By Marcin Jamroży (Associate Professor, Warsaw School of Economics, and Partner, Rödl & Partner, Poland)
Poland’s Finance Ministry recently published a draft tax Bill to implement key changes to the country’s transfer pricing documentation rules. The draft Bill is aimed at simplifying Poland’s transfer pricing regulations and lowering the bureaucratic and administrative burden for enterprises. The philosophy of a simple, transparent, and friendly tax system should be written into the law. At the same time, it is underlined that the draft Bill should be sealed against loopholes and incorporate the new OECD recommendations. The new regulation is proposed to be effective from January 1, 2019.
The draft bill would provide a new, separate chapter dedicated to transfer pricing in both corporate income tax and personal income tax Acts. Simultaneously, new key legal definitions would be introduced to limit potential misinterpretations, such as the definition of a “controlled transaction.”
Increase in threshold
Among the proposals is an increase in thresholds for controlled transactions covered by transfer pricing local documentation. Depending on the kind of transaction the threshold is PLN2m (for transactions such as the purchase or sell of intangibles or services, the lease of fixed assets etc.) or PLN10m (for transactions such as purchase or sell of tangibles, debt financing, guarantees etc.). However, the size of enterprise (party to the transaction) will no longer be relevant. Only the value of controlled transactions will determine the obligation to prepare the local transfer pricing documentation.
Requirement of “master files”
Polish taxpayers, who are members of a group of related entities, need to have the “master file” documentation where the consolidated financial statement is being prepared and where the consolidated revenues exceed PLN200m in the previous year. The new regulation allows for the preparation of the “master file” by another group entity, and in English. However, the tax authorities may request a Polish version, which must be submitted within 30 days from the date of request. As a result, taxpayers will no longer be obliged to prepare the “master file” locally.

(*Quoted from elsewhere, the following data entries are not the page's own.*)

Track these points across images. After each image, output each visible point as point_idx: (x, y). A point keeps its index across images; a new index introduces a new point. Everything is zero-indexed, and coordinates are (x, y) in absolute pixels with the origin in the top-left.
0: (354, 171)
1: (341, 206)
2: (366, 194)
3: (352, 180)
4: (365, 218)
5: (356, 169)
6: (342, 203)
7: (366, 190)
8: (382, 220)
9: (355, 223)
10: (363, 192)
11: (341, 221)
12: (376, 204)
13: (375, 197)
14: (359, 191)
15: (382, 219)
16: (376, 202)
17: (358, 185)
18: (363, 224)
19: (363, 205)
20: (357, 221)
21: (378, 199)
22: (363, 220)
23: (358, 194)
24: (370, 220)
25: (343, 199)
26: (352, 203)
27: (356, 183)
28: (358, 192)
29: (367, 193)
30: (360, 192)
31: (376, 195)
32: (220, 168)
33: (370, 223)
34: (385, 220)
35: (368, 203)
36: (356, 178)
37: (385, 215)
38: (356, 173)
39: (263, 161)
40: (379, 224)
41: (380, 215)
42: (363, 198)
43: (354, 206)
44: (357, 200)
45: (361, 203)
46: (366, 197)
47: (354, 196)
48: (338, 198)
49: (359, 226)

The individual elements of “local” and “master” files would slightly change to meet the OECD standards. An important change is the widening of transfer pricing methods, including valuation techniques, in addition to three standard transfer pricing methods and two profit transfer pricing methods allowed currently under the Polish law.
Change in deadlines
Deadlines for filing the local transfer pricing documentation will be extended by nine months, from the current three months; and by 12 months from tax year-end for filing the “master” file. It is to be noted that the entities preparing both “master” file and country-by-country report are obliged to provide the Head of National Tax Administration with the files by the end of the 12th month following the end of the tax year.

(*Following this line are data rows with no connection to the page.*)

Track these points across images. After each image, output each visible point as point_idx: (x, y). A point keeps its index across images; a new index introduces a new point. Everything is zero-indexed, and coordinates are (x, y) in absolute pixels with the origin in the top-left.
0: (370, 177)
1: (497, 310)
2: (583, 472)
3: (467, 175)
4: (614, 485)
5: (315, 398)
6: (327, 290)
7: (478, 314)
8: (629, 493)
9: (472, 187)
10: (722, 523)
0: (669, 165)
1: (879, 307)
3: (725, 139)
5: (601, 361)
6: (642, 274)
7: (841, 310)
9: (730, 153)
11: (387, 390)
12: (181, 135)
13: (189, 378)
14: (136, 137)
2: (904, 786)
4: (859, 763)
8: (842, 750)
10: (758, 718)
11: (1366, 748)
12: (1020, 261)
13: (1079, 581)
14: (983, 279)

Transfer pricing forms such as CIT-TP and PIT-TP could be sent in electronic form.
Safe harbors and transfer pricing adjustments
At the same time, simplified settlements rules such as safe harbors for transactions related to loans and low value-added services would be introduced. Taxpayers who use safe harbors would need to obtain recognition of the transfer price as being at arm’s length. However, a few restrictive conditions limiting the use of safe harbors could be taken into consideration.
New regulations state that the transfer pricing adjustments could constitute taxable revenues or tax-deductible costs and should be recognized in the year to which they apply. However, a few restrictive conditions limiting the use of year-end adjustments could be applied.